Desbandada de personal investigador en el CIAM

Ensilando en Rotopacas no CIAMUn total de 6 investigadores del Centro de Investigaciones Agrarias de Mabegondo (CIAM) acaban de dejar de trabajar en este centro dependiente de la Xunta de Galicia y referente en la investigación agraria en España, agravando una falta de personal y una conflictividad con la dirección administrativa que se prolonga desde hace años.

En este sentido, las seis personas afectadas (María Bande, María Isabel García, Adrián Botana, Álvaro García, Roberto Besteiro y Santiago Crecente) , buena parte de ellas con una larga y reconocida carrera investigadora, vienen de remitir a Campo Galego el siguiente comunicado:

Hace pocos días se resolvió uno de los concursos de traslados que permite la movilidad de determinadas escalas de personal dentro de la Consellería de Medio Rural. Este concurso afectó de forma muy negativa al Centro de Investigaciones Agrarias de Mabegondo (CIAM), pues marcharon del centro 6 investigadores que estaban en plantilla.

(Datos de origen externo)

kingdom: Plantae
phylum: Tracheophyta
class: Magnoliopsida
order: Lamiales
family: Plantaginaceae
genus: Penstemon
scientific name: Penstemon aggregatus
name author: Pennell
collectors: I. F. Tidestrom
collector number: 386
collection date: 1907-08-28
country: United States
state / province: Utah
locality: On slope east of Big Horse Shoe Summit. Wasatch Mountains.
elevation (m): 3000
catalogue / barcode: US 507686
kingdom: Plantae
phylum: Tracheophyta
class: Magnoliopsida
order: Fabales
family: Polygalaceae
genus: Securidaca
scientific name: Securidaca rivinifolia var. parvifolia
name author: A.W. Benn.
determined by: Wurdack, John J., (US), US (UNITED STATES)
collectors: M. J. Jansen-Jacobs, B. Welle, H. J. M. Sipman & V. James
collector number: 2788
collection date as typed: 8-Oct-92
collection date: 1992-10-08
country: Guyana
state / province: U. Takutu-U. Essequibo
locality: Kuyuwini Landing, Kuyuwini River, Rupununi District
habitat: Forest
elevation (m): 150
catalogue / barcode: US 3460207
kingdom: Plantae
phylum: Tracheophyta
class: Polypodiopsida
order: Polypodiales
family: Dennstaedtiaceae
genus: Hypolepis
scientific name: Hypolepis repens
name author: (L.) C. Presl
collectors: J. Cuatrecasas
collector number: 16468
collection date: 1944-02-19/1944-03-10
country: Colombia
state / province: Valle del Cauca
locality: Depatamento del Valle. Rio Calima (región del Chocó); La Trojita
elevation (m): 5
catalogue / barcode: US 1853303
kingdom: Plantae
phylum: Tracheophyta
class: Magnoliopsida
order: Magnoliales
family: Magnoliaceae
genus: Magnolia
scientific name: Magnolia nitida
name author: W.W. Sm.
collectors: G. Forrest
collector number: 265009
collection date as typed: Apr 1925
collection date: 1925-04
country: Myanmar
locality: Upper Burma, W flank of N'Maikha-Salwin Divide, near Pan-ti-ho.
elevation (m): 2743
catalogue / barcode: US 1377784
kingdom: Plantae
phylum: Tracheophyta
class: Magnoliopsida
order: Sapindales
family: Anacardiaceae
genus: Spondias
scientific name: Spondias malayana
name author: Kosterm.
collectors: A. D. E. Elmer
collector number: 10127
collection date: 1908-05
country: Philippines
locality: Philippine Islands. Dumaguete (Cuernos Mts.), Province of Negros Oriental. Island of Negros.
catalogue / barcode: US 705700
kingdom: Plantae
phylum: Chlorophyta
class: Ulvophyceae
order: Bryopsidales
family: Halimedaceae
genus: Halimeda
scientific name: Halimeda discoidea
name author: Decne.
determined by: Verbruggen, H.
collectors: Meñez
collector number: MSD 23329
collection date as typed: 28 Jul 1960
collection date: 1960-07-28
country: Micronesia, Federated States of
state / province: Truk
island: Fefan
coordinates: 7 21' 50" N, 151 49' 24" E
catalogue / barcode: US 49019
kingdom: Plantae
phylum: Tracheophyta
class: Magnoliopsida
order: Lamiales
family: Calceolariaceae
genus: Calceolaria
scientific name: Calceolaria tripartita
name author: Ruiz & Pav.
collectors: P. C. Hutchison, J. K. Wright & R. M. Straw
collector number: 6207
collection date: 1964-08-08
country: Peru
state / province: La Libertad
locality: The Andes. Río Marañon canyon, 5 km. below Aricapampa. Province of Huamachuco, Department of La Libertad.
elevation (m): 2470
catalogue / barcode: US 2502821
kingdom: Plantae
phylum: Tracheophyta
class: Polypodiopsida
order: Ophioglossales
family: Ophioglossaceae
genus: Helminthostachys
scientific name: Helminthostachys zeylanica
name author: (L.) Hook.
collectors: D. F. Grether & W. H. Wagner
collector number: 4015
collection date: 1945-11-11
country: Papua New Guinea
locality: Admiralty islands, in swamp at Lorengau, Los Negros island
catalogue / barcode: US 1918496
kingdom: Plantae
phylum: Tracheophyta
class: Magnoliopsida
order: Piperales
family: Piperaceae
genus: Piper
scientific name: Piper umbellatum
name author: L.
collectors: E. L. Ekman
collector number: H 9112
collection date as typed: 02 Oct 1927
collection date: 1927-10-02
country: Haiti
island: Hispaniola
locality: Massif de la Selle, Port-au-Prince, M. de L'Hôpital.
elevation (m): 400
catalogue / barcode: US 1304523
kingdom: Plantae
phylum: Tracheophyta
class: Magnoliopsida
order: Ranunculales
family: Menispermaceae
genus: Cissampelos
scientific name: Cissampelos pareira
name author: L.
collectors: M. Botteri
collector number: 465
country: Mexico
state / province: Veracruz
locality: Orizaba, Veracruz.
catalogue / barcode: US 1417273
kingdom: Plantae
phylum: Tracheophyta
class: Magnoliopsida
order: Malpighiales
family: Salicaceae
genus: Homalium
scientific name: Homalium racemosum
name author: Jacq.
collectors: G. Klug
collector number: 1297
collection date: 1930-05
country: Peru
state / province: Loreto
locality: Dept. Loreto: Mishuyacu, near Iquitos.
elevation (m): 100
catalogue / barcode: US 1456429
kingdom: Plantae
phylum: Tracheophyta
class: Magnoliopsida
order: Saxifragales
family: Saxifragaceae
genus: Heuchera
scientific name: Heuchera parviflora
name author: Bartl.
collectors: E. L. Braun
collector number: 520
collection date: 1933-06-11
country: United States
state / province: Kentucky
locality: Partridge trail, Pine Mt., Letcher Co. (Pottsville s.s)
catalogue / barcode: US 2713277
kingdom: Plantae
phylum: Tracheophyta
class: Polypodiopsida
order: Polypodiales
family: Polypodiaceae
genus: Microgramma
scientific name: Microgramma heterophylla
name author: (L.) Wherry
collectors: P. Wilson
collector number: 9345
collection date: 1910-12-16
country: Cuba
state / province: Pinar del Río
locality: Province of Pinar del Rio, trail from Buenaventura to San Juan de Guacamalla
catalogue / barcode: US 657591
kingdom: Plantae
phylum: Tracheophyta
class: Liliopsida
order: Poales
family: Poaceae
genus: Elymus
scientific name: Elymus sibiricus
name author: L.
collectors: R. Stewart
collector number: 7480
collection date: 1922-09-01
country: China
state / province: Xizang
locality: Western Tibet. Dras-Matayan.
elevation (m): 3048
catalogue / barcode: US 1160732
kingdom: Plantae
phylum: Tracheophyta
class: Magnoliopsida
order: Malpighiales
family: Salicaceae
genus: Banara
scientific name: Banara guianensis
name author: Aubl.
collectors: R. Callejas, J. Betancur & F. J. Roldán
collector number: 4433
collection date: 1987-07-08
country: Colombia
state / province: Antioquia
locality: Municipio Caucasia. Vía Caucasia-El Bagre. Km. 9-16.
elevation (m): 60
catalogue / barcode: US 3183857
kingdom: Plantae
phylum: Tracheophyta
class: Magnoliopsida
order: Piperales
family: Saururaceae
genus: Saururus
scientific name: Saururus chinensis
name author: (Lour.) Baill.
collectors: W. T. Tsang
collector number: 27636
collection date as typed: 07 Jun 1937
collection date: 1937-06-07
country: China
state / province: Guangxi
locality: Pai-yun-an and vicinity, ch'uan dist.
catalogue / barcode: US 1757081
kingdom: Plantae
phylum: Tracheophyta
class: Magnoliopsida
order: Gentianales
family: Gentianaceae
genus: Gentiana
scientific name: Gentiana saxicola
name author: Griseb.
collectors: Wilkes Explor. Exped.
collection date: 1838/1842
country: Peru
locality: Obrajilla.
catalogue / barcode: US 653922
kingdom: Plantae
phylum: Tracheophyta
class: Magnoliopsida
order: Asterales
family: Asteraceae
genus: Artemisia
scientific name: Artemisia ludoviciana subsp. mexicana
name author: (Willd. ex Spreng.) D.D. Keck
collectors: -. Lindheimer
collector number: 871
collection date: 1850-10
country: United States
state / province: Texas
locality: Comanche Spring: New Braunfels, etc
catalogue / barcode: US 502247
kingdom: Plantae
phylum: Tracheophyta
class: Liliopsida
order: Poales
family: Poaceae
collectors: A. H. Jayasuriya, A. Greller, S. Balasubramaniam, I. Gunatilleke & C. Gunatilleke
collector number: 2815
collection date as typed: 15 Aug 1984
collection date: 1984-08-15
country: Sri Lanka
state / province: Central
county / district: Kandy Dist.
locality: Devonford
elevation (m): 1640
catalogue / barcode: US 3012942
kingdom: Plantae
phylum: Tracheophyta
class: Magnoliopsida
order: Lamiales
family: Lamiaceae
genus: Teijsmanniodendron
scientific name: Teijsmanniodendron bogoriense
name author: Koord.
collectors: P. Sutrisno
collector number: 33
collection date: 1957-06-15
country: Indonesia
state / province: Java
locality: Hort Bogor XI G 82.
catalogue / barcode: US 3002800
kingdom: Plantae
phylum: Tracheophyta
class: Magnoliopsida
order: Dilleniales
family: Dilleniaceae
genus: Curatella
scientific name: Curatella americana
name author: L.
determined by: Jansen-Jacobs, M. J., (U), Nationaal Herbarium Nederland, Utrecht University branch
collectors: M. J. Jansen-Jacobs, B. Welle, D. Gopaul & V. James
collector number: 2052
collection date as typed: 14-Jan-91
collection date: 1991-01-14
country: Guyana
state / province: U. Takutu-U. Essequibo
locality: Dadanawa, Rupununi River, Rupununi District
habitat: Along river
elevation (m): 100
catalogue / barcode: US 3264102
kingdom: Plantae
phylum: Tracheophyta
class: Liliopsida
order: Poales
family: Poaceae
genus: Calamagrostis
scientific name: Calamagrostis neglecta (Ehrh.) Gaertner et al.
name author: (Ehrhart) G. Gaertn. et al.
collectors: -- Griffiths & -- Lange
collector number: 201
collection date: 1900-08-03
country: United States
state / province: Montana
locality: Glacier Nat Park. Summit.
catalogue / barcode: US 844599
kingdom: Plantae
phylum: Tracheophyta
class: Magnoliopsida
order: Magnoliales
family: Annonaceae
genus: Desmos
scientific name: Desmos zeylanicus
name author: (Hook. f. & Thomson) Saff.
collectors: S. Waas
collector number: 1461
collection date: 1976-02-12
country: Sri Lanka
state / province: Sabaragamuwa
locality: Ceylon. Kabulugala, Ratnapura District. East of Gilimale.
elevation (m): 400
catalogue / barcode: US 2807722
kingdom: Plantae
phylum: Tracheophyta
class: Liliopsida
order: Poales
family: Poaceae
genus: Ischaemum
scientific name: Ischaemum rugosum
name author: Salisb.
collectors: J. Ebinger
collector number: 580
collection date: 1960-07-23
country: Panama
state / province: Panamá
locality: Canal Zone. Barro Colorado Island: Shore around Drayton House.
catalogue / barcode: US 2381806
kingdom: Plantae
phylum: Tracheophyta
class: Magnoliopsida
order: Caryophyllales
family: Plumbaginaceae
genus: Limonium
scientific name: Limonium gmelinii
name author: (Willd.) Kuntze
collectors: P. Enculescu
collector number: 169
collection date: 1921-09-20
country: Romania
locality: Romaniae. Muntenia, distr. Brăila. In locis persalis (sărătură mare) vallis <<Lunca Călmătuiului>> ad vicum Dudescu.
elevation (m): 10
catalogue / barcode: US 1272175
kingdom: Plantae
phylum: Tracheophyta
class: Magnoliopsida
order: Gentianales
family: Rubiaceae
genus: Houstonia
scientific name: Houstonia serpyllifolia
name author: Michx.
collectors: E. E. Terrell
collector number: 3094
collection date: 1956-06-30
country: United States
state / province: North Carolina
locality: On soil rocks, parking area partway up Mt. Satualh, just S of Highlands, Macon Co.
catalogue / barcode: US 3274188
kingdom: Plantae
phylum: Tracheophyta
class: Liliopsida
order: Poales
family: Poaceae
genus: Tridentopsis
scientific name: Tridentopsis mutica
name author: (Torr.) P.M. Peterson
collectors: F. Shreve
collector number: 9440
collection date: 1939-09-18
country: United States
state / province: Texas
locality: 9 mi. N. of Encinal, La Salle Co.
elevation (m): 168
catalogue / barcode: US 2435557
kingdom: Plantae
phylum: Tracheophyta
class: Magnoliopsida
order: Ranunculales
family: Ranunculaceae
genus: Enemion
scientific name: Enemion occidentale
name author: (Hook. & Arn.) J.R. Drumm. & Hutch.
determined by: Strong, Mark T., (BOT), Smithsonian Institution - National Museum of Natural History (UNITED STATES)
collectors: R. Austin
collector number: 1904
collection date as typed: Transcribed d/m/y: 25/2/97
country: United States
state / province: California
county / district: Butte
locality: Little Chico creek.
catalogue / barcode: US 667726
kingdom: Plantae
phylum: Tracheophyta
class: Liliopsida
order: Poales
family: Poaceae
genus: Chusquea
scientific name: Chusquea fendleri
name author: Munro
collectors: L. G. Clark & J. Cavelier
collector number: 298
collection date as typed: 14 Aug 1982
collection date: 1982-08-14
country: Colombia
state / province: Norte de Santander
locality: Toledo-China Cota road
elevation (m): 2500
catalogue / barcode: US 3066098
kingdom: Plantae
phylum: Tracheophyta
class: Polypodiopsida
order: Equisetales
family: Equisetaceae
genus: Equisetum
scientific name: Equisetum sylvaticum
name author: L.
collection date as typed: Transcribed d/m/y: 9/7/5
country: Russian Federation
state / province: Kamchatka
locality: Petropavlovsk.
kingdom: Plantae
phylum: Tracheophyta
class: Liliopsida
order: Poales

Esto deja al centro en una situación muy precaria, pues la falta de investigadores era un problema que ya venía arrastrando el CIAM desde hace años y que de forma reiterada se puso de manifiesto por el personal del centro. Conversando con los investigadores que abandonaron voluntariamente sus puestos en el CIAM, apuntan las siguientes razones como motivos principales:

– La grave falta de cobertura de plazas que sufre el CIAM desde hace años arrastra muchas dificultades para ejercer la labor investigadora, en la medida en que muchas líneas de investigación eran unipersonales, lo cual dificulta enormemente el acceso a proyectos competitivos, donde normalmente se requieren grupos de investigación consolidados con varias personas. Asimismo, las jefaturas de departamento están desapareciendo, sin explicación ninguna al personal del centro.

– Esta situación no solamente afecta al personal investigador, sino también al personal de laboratorio y más al personal de campo. Esto dio lugar a que, con mucha frecuencia, los propios investigadores tuvieran que abordar tareas de campo para poder mantener los proyectos en marcha, o simplemente para que los animales tuvieran los cuidados básicos, pues el personal de campo se encontraba sobrepasado por el trabajo.

– Igualmente preocupante es la presencia en el centro de equipaciones de campo y laboratorio totalmente obsoletas, lo que da una sensación de abandono y aumenta el riesgo de accidentes laborales. Sin ir más allá, recientemente se produjo un accidente laboral grave con una máquina que no se encontraba en condiciones adecuadas. De hecho, eso desembocó en que se precintara una parte importante de la maquinaria del centro que tampoco cumplía. Otro ejemplo es la sala de ordeño del CIAM, que data del año 1994, quedando totalmente anticuada respecto de los sistemas modernos ya implantados en las explotaciones del rural.

– Las fincas dependientes del CIAM están en una situación parecida o peor, con cuadras para el ganado muy antiguas, que no cumplen con las medidas de bienestar animal, y con la presencia de diversas deficiencias que parecen abocar, de no corregirse la situación, al cierre de las mismas en un futuro próximo.

– Desde hace unos años la mayor parte de los investigadores del CIAM perciben una gestión autoritaria desde instancias del AGACAL. Desapareció la buena comunicación que siempre existió en el centro con los órganos superiores, se observa una clara falta de empatía con las demandas de los investigadores y una asignación de los recursos interesada y poco clara.

– Como ejemplo de lo anterior, resulta paradójico que, ante la grave carencia de investigadores, no se le renovara la prórroga de jubilación a una compañera que lo había solicitado, que presenta un currículo muy destacado en el CIAM y que supone un ejemplo de lo que debería ser la carrera investigadora. La base de la negativa a la prórroga procede de un informe desfavorable que, en base a la situación de personal investigador en el centro, parece no tener justificación.

Ante de esta situación, los investigadores que participaron en el traslado (María Bande, María Isabel García, Adrián Botana, Álvaro García, Roberto Besteiro y Santiago Crecente) apuntan que se presenta un futuro totalmente incierto para la investigación agraria, que el estímulo para seguir en el CIAM era muy bajo, y que la situación actual parece responder más bien a un desmantelamiento planificado del centro que a un obstáculo de tipo puntual.